開咬(オープンバイト)を放置するデメリット
歯がしっかりかみ合わない不正咬合の症状の中では、開咬は比較的問題が少ない症状。しかし、開咬ならではのデメリットがあり、放置しておくのは危険です。
どういった問題が起こるのかを具体的に紹介していきます。
口呼吸が多くなる
前歯をしっかり閉じることができないと口も開きがちになります。自然と口呼吸も多くなり、就寝中のいびきの原因やのどの乾燥による炎症、感染症を引き起こしやすくなってしまいます。ドライマウスにもなりやすくなるため、注意が必要です。ドライマウスになると唾液の量が減ってしまい、口が乾きやすくなってしまい口の中の細菌が増殖。口臭の原因となるばかりか、味覚を感じにくくなることもあるようです。軽度であれば口の中がネバネバするといった自覚がありますので、気づいた時には早めの治療をおすすめします。
奥歯への負担が増える
隙間が生じる前歯では物を噛む機会が少なくなり、その分奥歯に負担がかかります。奥歯は消耗を続けることになって、早い段階で抜け落ちてしまうそうです。奥歯への負担が増えると顎関節症の原因にもなります。さらに、顎関節症が悪化すると頭痛や肩こりの原因にもなるため、要注意です。
口呼吸が多くなる
発音障害を引き起こす
前歯がしっかり閉じられないと発する声にも影響してきます。舌足らずのしゃべり方とよく言われますが、発音が正しくできない原因は舌ではなく、歯並びによるものかもしれません。とくに「さ行」の発音が悪くなります。子供の場合、将来のことを考えると素早い対応がカギとなるでしょう。
消化器官への負担
しっかりとかみ合わない前歯では、食べ物を十分に噛むことができません。上手に咀嚼できないまま飲み込んでしまうと、胃腸への負担が増えてしまいます。胃腸に負担をかけすぎると、さまざまな病気を引き起こすことも…。かみ合わせが悪いだけだと思っていたのが、思わぬ不調を招く結果につながりかねないのです。
矯正方法
子どもの場合、開咬の原因となる指しゃぶりや舌の癖を早い時期にとりのぞき、矯正治療で歯の並びを整えます。放っておくと虫歯や歯周病に罹患しやすくなりますので、早期に治療したほうがいいようです。

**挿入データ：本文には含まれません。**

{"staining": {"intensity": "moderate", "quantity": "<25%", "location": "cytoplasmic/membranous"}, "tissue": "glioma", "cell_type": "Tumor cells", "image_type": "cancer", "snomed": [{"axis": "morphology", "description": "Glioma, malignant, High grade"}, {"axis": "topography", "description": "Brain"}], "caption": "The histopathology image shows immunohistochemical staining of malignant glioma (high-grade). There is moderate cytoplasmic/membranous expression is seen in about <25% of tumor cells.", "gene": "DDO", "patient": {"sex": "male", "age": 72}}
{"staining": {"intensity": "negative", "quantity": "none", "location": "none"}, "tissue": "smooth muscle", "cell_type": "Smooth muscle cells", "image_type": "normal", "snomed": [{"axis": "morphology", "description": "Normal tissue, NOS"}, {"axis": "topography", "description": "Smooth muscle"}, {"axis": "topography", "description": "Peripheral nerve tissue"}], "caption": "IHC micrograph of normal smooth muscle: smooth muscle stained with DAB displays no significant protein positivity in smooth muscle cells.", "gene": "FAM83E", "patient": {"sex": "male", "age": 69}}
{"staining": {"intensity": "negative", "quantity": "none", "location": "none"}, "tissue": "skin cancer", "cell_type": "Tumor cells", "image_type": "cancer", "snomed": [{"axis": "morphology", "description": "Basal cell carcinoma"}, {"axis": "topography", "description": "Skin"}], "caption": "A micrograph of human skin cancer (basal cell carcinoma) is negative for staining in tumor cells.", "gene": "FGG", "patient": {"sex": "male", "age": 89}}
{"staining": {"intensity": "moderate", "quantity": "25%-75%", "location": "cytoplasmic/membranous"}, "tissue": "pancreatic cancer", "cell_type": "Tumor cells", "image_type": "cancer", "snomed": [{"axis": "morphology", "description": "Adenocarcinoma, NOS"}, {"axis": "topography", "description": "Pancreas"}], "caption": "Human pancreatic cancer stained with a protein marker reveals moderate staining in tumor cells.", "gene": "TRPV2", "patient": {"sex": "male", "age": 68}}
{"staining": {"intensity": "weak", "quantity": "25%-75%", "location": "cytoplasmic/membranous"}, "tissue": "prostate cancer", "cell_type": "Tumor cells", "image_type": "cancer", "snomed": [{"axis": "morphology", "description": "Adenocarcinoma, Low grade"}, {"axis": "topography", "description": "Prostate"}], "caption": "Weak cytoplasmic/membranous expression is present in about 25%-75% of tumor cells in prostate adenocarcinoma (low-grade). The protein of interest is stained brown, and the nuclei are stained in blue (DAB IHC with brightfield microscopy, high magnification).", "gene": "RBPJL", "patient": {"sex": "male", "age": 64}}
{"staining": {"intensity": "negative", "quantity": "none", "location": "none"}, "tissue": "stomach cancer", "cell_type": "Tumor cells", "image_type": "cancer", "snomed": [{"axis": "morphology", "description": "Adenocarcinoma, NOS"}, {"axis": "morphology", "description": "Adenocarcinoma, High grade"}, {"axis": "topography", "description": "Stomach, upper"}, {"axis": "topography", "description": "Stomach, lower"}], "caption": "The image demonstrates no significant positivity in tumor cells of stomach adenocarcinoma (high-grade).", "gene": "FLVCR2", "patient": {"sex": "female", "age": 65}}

大人の場合も治療はできますが、多くは抜歯が必要であったり、場合によっては手術を併用したりして治します。
治療には歯列矯正が一般的ですが、矯正には1年以上の治療期間がかかります。全体的な矯正が必要でない場合や歯の色や形も気にされている方、時間があるのなら、トータルで審美的に治療できるセラミッククラウン法(差し歯)がおすすめです。
上下の全体をきれいにされたい場合には歯列矯正のほうがが良いでしょう。
目立たない装置(半透明でクリアーな装置)を使用した場合、2~3年の治療期間が必要となります。遺伝や顎の骨の形態異常により起こる乱杭歯の場合、外科的矯正(骨切り)になることが多いそうです。